DOCUMENT PASSAGE:
-=-=-=-=-

# Did icc stop free access to the codes or just change the link to them ?????



## cda (Mar 27, 2017)

????????????


----------



## cda (Mar 27, 2017)

Looks like they make you go through more steps


----------



## cda (Mar 27, 2017)

And harder to read


----------



## cda (Mar 27, 2017)

Anyone have any non icc links


----------



## steveray (Mar 27, 2017)

They are catching up with NFPA for user nonfriendly....


----------



## fatboy (Mar 27, 2017)

No biggy.....sift your way down to it, and bookmark where you end up, create a shortcut by dragging the link on to your screen, you're there in a click.

http://legacycodes.iccsafe.org/I-Codes.html


----------



## cda (Mar 27, 2017)

fatboy said:


> No biggy.....sift your way down to it, and bookmark where you end up, create a shortcut by dragging the link on to your screen, you're there in a click.
> 
> http://legacycodes.iccsafe.org/I-Codes.html





Thanks


----------



## Paul Sweet (Mar 28, 2017)

Here's where they moved the Virginia codes:
https://codes.iccsafe.org/public/collections/VA

The I-codes are here:
https://codes.iccsafe.org/public/collections/i-codes

It looks like if you get onto one of these pages you can use the Browse Public Access box to get to other codes.

I don't know how long it will be before they get moved again.


----------

-=-=-=-=-

STORED DATA:
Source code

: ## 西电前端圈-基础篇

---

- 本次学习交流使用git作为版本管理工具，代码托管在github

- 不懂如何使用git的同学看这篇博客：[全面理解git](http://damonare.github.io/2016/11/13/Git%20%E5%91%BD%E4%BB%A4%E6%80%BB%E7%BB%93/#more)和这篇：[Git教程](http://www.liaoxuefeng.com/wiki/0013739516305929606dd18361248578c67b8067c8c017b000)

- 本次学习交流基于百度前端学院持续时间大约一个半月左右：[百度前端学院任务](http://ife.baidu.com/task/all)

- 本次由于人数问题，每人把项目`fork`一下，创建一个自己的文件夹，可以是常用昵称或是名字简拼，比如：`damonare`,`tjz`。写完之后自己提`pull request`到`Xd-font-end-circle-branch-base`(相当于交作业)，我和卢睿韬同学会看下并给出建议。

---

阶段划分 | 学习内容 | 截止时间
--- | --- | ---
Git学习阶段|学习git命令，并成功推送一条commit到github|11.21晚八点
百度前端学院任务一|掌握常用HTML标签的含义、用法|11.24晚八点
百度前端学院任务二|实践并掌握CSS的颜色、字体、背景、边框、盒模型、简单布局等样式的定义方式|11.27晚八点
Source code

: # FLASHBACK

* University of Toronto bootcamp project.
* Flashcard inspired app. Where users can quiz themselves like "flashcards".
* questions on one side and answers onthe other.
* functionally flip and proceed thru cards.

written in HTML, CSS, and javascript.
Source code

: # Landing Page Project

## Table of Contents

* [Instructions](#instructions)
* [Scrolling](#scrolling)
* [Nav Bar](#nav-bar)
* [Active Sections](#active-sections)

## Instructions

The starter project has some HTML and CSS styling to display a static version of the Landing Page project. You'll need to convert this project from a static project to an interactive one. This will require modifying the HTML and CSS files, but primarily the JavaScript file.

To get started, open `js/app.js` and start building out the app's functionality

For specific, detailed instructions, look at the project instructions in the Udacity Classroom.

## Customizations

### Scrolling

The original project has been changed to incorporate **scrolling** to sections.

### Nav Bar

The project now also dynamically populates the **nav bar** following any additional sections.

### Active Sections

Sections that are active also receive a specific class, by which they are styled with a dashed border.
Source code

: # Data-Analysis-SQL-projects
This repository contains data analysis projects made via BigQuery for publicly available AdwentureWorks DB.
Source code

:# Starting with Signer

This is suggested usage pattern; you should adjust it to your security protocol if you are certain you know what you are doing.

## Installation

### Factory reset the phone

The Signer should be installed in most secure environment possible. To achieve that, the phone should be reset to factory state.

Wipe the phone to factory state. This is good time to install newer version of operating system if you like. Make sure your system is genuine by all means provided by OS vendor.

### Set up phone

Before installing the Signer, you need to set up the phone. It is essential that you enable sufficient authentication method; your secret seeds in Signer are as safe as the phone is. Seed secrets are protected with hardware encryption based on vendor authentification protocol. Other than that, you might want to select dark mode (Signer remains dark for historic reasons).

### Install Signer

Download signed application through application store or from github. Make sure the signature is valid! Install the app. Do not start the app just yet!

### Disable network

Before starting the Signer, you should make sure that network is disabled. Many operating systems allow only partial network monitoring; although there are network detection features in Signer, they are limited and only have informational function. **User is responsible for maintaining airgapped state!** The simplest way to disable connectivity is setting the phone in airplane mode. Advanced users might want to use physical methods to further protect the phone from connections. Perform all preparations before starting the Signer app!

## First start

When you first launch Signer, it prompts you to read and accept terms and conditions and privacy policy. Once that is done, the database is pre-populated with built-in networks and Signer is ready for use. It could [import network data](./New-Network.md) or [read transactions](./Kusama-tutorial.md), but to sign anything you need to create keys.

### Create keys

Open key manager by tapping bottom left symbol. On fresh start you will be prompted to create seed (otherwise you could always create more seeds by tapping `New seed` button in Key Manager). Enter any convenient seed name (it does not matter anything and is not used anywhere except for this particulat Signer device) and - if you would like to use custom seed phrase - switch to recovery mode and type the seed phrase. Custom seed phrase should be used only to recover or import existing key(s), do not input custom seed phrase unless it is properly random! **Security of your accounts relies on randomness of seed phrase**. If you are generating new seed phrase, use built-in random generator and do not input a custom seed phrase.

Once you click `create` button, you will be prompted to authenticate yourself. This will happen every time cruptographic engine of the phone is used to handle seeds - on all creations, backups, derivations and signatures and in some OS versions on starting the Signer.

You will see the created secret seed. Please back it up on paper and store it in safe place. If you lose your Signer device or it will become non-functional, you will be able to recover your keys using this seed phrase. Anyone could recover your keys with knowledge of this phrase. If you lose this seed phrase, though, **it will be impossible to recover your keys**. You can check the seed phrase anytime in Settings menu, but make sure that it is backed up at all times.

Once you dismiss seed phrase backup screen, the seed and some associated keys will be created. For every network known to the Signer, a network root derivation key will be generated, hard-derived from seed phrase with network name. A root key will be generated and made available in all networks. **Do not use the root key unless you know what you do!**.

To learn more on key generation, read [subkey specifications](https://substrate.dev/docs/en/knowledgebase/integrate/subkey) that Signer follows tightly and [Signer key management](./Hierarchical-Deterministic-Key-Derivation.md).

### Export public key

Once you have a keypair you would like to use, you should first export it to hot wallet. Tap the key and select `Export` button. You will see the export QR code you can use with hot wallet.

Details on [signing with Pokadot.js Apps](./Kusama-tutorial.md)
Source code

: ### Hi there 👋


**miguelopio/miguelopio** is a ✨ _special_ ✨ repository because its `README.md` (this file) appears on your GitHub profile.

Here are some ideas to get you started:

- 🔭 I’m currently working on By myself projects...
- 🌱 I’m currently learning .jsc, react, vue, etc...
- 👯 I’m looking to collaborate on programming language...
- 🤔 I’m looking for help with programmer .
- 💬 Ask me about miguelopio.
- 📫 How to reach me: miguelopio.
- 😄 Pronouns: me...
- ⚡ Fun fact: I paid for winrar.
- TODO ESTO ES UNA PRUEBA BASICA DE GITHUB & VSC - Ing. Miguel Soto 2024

-=-=-=-=-

QUESTIONS:
(1) In the forum thread on ICC code access, can you set down, word for word, the stretch from "Here's where they" through "get moved again."?
(2) In the forum thread on ICC code access, what box does Paul Sweet say you can use to get to other codes?

OUTPUTS FOR THE TASKS:
(1)
Here's where they moved the Virginia codes:
https://codes.iccsafe.org/public/collections/VA

The I-codes are here:
https://codes.iccsafe.org/public/collections/i-codes

It looks like if you get onto one of these pages you can use the Browse Public Access box to get to other codes.

I don't know how long it will be before they get moved again.

(2) The Browse Public Access box.